======== Testo di riferimento ========
Kandel capì che per affrontare questo problema complicatissimo bisognava lavorare su un modello biologico semplice. Lo trovò nell’ Aplysia californica , un mollusco dell’isola di Catalina con appena 20 mila neuroni, un cinquemilionesimo del cervello umano. Scoprì che l’ Aplysia , dopo essere stata più volte stimolata con un getto d’acqua o una lieve scossa elettrica, ne registra il ricordo modificando stabilmente alcune sinapsi, cioè alcuni contatti tra i neuroni. Un meccanismo biologico identico agisce negli animali superiori e nell’uomo. Insomma, grazie alla plasticità cerebrale, nel suo piccolo l’ Aplysia memorizza come noi e, se non fosse troppo antropomorfico, potremmo dire che «impara». Oggi è noto che i ricordi non hanno una sede privilegiata, sono sparsi in varie zone della corteccia cerebrale. L’ippocampo ha la funzione di smistarli, non di registrarli. Ecco perché H.M. non ha più potuto fissare nuovi ricordi dopo l’asportazione di questa regione del cervello.
======== Dati registrati ========
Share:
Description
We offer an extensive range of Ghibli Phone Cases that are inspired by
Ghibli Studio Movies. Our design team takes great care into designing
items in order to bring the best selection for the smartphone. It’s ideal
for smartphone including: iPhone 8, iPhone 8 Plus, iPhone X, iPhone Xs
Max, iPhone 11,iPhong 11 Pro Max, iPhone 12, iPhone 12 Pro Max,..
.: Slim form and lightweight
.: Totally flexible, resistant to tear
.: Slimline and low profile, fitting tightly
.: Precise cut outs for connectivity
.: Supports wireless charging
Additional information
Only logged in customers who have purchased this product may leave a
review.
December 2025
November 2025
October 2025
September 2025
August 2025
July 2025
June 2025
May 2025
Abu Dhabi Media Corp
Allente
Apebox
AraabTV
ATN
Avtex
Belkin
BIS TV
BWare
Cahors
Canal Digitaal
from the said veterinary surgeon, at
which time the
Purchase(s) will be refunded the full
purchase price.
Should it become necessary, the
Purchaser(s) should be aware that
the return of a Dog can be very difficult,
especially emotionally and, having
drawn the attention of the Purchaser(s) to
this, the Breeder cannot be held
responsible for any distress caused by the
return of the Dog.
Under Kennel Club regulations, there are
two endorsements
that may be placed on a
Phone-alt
========
======== Dati registrati ========
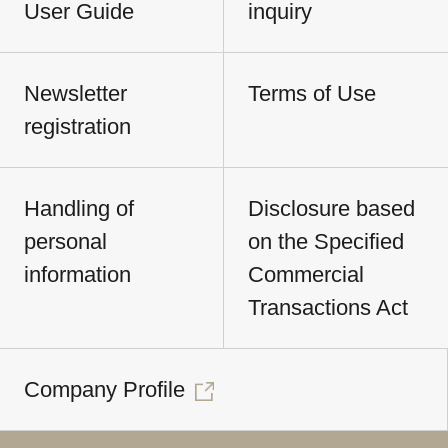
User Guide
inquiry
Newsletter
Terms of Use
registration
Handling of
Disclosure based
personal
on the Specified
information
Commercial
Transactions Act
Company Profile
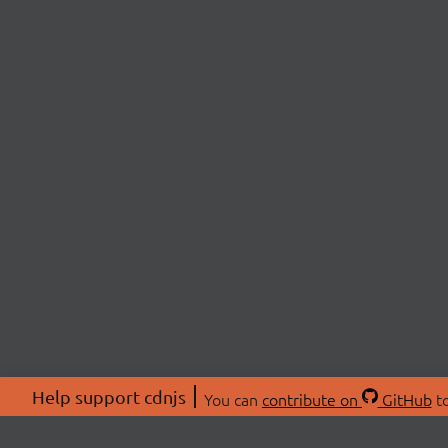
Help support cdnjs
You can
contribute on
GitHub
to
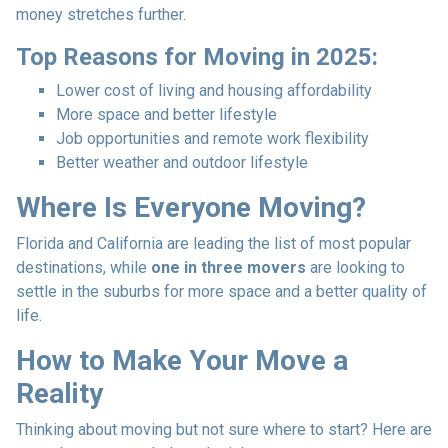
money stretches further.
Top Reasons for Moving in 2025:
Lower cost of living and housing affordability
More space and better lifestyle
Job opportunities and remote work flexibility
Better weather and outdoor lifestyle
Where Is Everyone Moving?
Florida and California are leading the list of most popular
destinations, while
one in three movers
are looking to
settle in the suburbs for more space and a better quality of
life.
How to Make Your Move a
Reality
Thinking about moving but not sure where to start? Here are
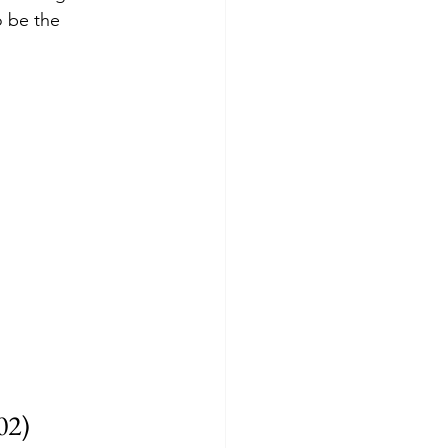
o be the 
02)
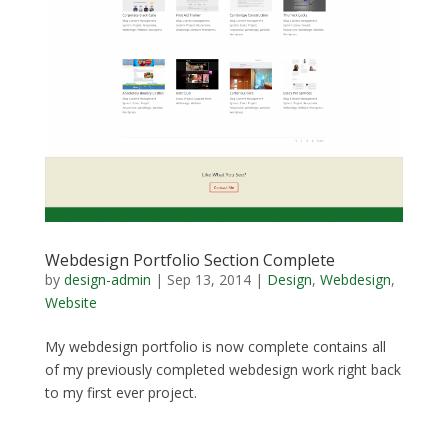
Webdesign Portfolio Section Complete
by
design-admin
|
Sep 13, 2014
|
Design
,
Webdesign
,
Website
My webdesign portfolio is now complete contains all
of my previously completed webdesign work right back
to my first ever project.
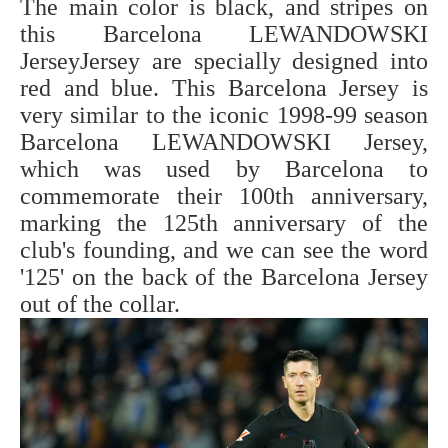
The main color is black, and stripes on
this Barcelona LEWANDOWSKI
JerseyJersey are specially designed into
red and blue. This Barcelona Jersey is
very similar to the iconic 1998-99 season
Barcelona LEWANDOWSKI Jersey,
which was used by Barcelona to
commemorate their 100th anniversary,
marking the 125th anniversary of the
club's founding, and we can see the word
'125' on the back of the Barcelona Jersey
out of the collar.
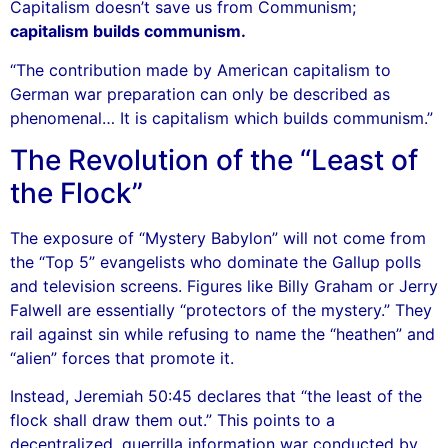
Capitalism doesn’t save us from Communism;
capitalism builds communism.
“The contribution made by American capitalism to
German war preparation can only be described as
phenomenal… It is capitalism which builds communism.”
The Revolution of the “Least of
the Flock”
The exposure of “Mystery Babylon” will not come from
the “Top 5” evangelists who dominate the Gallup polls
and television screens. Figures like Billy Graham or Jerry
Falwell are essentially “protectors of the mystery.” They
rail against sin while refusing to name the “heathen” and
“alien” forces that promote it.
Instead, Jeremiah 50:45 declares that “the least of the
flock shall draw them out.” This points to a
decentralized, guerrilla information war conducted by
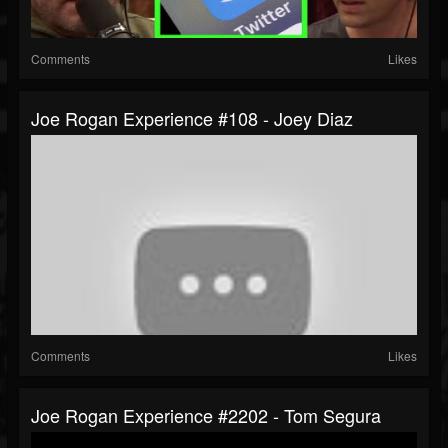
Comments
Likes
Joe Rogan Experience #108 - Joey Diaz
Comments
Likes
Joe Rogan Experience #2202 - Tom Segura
========
======== Dati registrati ========
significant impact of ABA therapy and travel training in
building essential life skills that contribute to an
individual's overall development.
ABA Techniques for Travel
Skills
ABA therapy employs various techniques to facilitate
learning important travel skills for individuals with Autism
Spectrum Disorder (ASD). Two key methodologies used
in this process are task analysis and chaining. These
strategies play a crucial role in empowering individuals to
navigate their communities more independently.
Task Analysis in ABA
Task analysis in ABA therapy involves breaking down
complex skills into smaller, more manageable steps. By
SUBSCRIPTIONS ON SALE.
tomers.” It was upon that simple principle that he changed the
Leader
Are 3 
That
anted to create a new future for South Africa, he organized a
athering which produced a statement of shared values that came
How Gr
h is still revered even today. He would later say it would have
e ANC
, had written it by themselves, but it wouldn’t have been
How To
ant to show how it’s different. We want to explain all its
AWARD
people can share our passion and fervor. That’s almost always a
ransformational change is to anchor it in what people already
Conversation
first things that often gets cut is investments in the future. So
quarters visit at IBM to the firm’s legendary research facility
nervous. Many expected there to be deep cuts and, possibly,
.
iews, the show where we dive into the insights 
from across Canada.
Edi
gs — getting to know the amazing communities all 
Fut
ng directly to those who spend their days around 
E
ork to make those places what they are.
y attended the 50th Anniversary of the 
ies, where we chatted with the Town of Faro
========
__Problemi ed esercizi__.
- A) Stabilisci se ciascuna affermazione concorda con il testo su Kandel e l’Aplysia, rispondendo sì o no e citando le parole del testo che lo dimostrano: (i) l’Aplysia californica possiede circa 20 mila neuroni; (ii) l’ippocampo è la regione in cui i ricordi vengono registrati; (iii) l’Aplysia fissa il ricordo modificando in modo stabile alcune sinapsi.
- B) Nel testo su Kandel e l’Aplysia, con quali stimoli veniva sollecitata ripetutamente l’Aplysia?
- C) Prosegui il testo su Kandel e l’Aplysia a partire dall’ultima frase riportata.
Le righe costituiscono un materiale a sé, distinto dal testo.

__Soluzioni degli esercizi__.
- A)
(i) Sì: «con appena 20 mila neuroni».
(ii) No: «L’ippocampo ha la funzione di smistarli, non di registrarli».
(iii) Sì: «ne registra il ricordo modificando stabilmente alcune sinapsi».

- B) Con un getto d’acqua o con una lieve scossa elettrica.

- C)
Cambiare campo di ricerca, per chi ha avuto il Nobel, è un atto di coraggio. Kandel l’ha fatto. Salutata la lumachina di mare, si è messo a studiare le funzioni cerebrali di livello superiore. Freud ci ha detto che la maggior parte dell’attività cerebrale è inconscia, un dato che le neuroscienze moderne confermano. L’arte, sia nell’atto creativo sia nella fruizione, ha una forte componente non consapevole, che tuttavia può essere indagata con gli stessi strumenti del riduzionismo, applicando le più recenti conoscenze su percezione visiva, memoria, emozioni, senza dimenticare l’empatia, legata ai «neuroni specchio», non a caso scoperti dal nostro Giacomo Rizzolatti mentre osservava il cervello di uno scimpanzé sotto risonanza magnetica. Muovendo da queste basi e passando per le scoperte di altri premi Nobel come Hubel e Wiesel, sotto l’effetto della nostalgia viennese, il libro di Kandel sonda il mistero della bellezza e della creatività artistica in Klimt, Kokoschka e Schiele.
Si sono fatti test di tipo sia linguistico sia matematico sotto risonanza magnetica. Sembra che la creatività coinvolga l’emisfero destro della corteccia cerebrale, e precisamente la parte anteriore del giro temporale superiore destro e la corteccia parietale destra. Tre decimi di secondo prima del magico istante dell’intuizione creativa, il «momento Aha!», come dicono gli scienziati, si verifica una esplosione di attività cerebrale ad alta frequenza. Ciò «suggerisce scrive Kandel - che soluzioni creative richiedono al cervello di integrare inconsciamente le informazioni, permettendo così di vedere il problema sotto una nuova luce». Sono risultati preliminari. Ma il cervello incomincia a comprendere la propria genialità.